◆ Directions for this task
Every line below that holds "alimentos" must be copied.

[Transcribed page contents]
'''

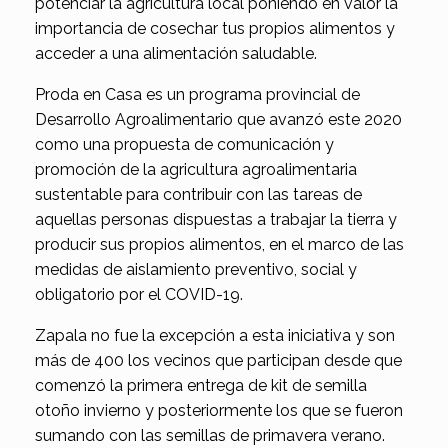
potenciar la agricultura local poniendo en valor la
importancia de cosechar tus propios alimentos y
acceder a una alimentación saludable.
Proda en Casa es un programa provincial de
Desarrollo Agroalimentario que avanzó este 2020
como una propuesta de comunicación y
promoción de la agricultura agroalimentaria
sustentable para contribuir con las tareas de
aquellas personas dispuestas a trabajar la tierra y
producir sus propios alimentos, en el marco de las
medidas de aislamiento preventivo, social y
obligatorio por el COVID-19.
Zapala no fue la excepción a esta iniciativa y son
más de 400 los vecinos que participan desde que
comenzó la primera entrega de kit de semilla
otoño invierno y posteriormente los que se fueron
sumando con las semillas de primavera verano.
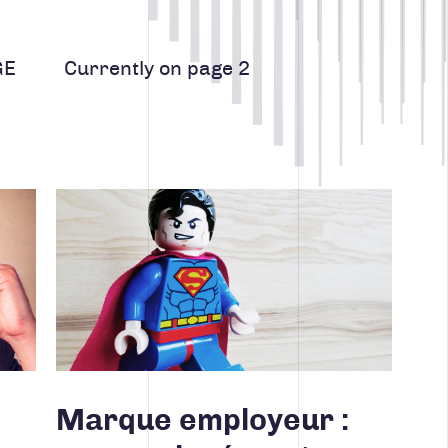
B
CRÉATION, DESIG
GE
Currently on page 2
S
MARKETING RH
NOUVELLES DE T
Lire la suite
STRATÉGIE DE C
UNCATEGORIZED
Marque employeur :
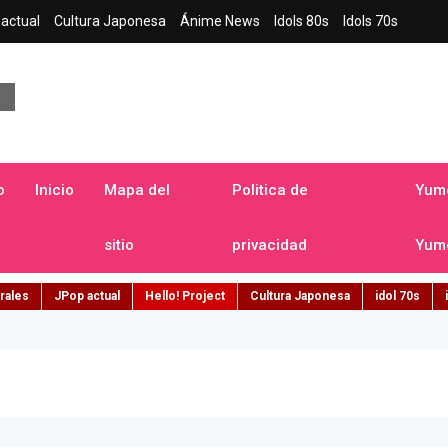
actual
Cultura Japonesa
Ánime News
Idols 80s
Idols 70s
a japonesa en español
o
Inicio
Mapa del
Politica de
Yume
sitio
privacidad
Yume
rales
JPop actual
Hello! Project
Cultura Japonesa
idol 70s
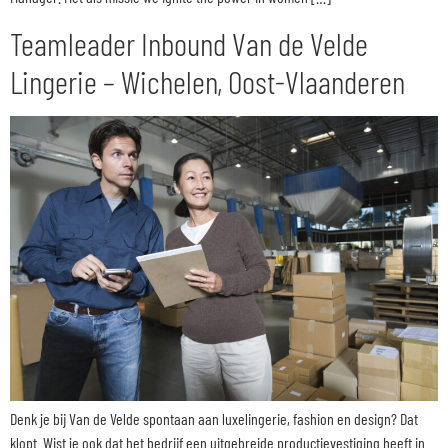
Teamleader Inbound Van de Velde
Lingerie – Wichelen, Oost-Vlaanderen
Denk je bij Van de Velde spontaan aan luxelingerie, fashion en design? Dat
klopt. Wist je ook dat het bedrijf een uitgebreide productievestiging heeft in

'''

◆ Solution to this problem
importancia de cosechar tus propios alimentos y
producir sus propios alimentos, en el marco de las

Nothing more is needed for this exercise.